Media sosial, khususnya FB, dalam dua bulan terakhir cukup ramai. Kali ini bukan isu politik, korupsi, atau sensasi artis, tetapi tentang keterlambatan gaji Fasilitator. Sebagaimana diketahui, KPPN memberlakukan pilot project (percontohan) aplikasi SPAN atau Sistem Perbendaharaan dan Anggaran Negara. Aplikasi ini masih baru dan oleh karenaya baru beberapa provinsi yang menjadi lokasi ujicoba. Salah satunya Jawa Barat.
Akibat penerapan aplikasi ini tak kurang dari seribu Fasilitator alami keterlambatan gaji. Â Fasilitator yang dimaksud adalah di program PNPM Mandiri Perdesaan dan Perkotaan. Sampai dengan akhir bulan Maret 2014, sebagian masih ada yang belum menerima gaji Januari dan Februari. Sementara itu, bulan Maret juga masih misteri bagaimana statusnya.
Ya, diskusipun merunyak. Tak hanya menyangkut strategi penyelamatan perut, tetapi juga kebutuhan lain. Contohnya, pelunasan kredit sepeda motor atau mobil, uang SPP anak yang masih sekolah, kebutuhan dapur istri, kebutuhan bensin untuk transportasi di tempat kerja.
Kebutuhan lain juga harus dipenuhi. Diantaranya pulsa untuk komunikasi dengan rekan kerja . Bagi yang tinggal di kos/kontrakan otomatis harus juga membayar. Yang cukup merepotkan jika ada yang terlibat utang/kredit dengan pihak lain. Entah dengan mertua, dengan handai taulan karena kebutuhan mendadak.

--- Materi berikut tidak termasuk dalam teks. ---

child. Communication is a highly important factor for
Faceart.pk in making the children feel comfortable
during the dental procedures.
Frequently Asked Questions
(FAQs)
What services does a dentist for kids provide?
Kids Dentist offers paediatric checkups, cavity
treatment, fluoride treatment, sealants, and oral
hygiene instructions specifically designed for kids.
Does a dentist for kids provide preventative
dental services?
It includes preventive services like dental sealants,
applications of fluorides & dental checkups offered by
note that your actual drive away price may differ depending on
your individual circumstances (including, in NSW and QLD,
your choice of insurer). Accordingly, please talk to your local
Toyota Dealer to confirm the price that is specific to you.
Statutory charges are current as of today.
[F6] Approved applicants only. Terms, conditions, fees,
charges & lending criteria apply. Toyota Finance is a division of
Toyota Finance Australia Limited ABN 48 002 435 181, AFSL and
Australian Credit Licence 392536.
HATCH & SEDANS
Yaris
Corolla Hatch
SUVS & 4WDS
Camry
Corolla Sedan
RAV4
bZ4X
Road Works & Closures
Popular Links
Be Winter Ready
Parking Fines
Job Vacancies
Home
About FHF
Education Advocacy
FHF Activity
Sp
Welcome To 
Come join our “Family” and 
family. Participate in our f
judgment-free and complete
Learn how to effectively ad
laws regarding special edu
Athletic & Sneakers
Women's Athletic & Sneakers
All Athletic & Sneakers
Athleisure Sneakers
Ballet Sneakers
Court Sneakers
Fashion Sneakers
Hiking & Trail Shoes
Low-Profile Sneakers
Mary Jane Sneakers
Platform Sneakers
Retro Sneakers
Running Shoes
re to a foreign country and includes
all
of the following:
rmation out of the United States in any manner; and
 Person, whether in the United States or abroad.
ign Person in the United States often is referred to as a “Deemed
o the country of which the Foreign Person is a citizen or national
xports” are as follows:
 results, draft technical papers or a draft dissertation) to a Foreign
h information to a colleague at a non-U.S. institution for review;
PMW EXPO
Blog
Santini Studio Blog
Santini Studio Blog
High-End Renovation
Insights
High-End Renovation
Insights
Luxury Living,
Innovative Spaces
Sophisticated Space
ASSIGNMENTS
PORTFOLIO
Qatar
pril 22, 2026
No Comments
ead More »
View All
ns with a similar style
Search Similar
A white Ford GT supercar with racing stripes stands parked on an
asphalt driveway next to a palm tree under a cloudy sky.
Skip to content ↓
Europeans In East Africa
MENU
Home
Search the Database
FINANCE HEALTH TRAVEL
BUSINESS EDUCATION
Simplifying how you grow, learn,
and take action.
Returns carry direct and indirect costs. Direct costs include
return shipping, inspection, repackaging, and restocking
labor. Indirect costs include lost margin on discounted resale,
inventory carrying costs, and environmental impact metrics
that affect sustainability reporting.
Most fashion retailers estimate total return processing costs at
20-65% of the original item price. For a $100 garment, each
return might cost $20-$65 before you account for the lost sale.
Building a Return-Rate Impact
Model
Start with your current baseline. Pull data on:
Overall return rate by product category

Ramai media sosial oleh mereka yang alami keterlambatan gaji memberi banyak pertanyaan. Sedemikian sulitkah mengatur keuangan? atau mungkin manajemen keuangan yang mallpraktek? Bagaimana pandangan pemerintah terhadap mereka yang telah mengabdi lebih dari 15 tahun sebagai Fasilitator?
Pertanyaan demi pertanyaan itu bisa dipahami. Memang belum ada yang pasti berapa jumlah anak bangsa yang menekuni profesi sebagai fasilitator. Yang pasti jumlahnya profesi ini diatas 10 ribu. Tentu bukan jumlah yang sedikit. Apalagi berbagai program domestik ataupun asing saat ini banyak membuka lowongan pendamping atau fasilitator.
Bedanya, organisasi atau serikat profesi Fasilitator belum kuat. Memang sudah ada yang terbentuk, tetapi misi dan aksinya belum melembaga. Paling tidak jika diukur dari aspirasi yang ditunjukan. Organisasi/serikat profesi fasilitator termasuk yang cukup anteng dan adem ayem. Tak banyak suara menuntut. Kalaupun ada hanya di beberapa lokasi saja. Sedangkan Fasilitator hampir tersebar di seluruh provinsi, kabupaten dan kota di Indonesia.
Berbeda dengan kelompok serikat lain. Contoh buruh, honorer guru, honorer BUMN, honorer pemda, perngkat desa, Â bahkan para buruh migran (TKI) pun telah bersuara keras melalui tuntutan di media massa. Ada pula yang telah turun jalan menyuarakan tuntutan beberapa kali. Walhasil, isu tentang mereka pun cukup merebak dan menjadi perhatian banyak pihak, termasuk pengambil kebijakan.
Hal tersebut kontradiktif dengan profesi fasilitator. Tidak disebut profesi, nyatanya ada yang menggeluti lebih dari 10 tahun. Bahkan ada yang 20 tahun menggeluti profesi itu. Hanya beralih program satu ke program lain. Pada dasarnya sebagian fasilitator menyadari, bahwa konsekuensi program adalah off atau berhenti. Pada saat itulah mereka harus memulai titik nol lagi.
Tak ada uang pensiun. Tak ada pula uang tunjangan misal terjadi kecelakaan berat. Ambil contoh beberapa waktu lalu, seorang Fasilitator kabupaten Bekasi mengalami kecelakaan hebat di tol purbaleunyi. Korban terpaksa dirawat di ICU RS Hasan Sadikin dan sempat mengalami koma lebih dari dua minggu sebelum akhirnya meninggal dunia.
Tentu menjadi pertanyaan miris ketika profesinya sebagai fasilitator harus berakhir/diakhiri dengan peristiwa tersebut. PUluhan juta rupiah harus dikeluarkan untuk merawat dirinya sementara dari program tidak ada istilah tali asih. Maka menjadi sebuah tanya, apakah demikian nasib fasilitator sebagai orang yang disebut pemberdaya tetapi tidak berdaya?